▶ [Entries shown]:
--------------------

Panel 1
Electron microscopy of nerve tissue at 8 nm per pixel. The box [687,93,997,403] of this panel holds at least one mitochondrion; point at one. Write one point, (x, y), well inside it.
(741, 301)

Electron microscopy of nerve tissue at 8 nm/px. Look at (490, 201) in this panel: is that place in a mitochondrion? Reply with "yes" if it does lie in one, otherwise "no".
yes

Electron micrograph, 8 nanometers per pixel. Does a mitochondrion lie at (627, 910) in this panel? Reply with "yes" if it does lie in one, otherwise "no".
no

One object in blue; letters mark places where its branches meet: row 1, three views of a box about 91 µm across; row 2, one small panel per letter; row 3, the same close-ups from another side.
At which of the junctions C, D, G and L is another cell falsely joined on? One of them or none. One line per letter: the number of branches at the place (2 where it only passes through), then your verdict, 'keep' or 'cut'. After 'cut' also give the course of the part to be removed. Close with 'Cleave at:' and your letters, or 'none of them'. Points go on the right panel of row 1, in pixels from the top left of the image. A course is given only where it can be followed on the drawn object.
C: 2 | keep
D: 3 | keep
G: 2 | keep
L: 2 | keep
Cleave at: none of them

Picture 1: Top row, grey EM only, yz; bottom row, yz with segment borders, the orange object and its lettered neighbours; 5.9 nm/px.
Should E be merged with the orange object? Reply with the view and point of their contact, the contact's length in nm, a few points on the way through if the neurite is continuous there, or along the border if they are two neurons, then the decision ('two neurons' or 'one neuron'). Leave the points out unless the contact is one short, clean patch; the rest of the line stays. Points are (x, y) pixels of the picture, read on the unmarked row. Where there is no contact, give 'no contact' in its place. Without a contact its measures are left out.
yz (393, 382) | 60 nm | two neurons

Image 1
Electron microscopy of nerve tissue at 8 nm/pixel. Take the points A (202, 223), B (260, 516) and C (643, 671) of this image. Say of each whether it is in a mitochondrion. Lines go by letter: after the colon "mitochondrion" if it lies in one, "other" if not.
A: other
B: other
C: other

--------------------

▶ [Activity]:
Reproduce the full listing above, character for character.

▶ [Exercise output]:
Panel 1
Electron microscopy of nerve tissue at 8 nm per pixel. The box [687,93,997,403] of this panel holds at least one mitochondrion; point at one. Write one point, (x, y), well inside it.
(741, 301)

Electron microscopy of nerve tissue at 8 nm/px. Look at (490, 201) in this panel: is that place in a mitochondrion? Reply with "yes" if it does lie in one, otherwise "no".
yes

Electron micrograph, 8 nanometers per pixel. Does a mitochondrion lie at (627, 910) in this panel? Reply with "yes" if it does lie in one, otherwise "no".
no

One object in blue; letters mark places where its branches meet: row 1, three views of a box about 91 µm across; row 2, one small panel per letter; row 3, the same close-ups from another side.
At which of the junctions C, D, G and L is another cell falsely joined on? One of them or none. One line per letter: the number of branches at the place (2 where it only passes through), then your verdict, 'keep' or 'cut'. After 'cut' also give the course of the part to be removed. Close with 'Cleave at:' and your letters, or 'none of them'. Points go on the right panel of row 1, in pixels from the top left of the image. A course is given only where it can be followed on the drawn object.
C: 2 | keep
D: 3 | keep
G: 2 | keep
L: 2 | keep
Cleave at: none of them

Picture 1: Top row, grey EM only, yz; bottom row, yz with segment borders, the orange object and its lettered neighbours; 5.9 nm/px.
Should E be merged with the orange object? Reply with the view and point of their contact, the contact's length in nm, a few points on the way through if the neurite is continuous there, or along the border if they are two neurons, then the decision ('two neurons' or 'one neuron'). Leave the points out unless the contact is one short, clean patch; the rest of the line stays. Points are (x, y) pixels of the picture, read on the unmarked row. Where there is no contact, give 'no contact' in its place. Without a contact its measures are left out.
yz (393, 382) | 60 nm | two neurons

Image 1
Electron microscopy of nerve tissue at 8 nm/pixel. Take the points A (202, 223), B (260, 516) and C (643, 671) of this image. Say of each whether it is in a mitochondrion. Lines go by letter: after the colon "mitochondrion" if it lies in one, "other" if not.
A: other
B: other
C: other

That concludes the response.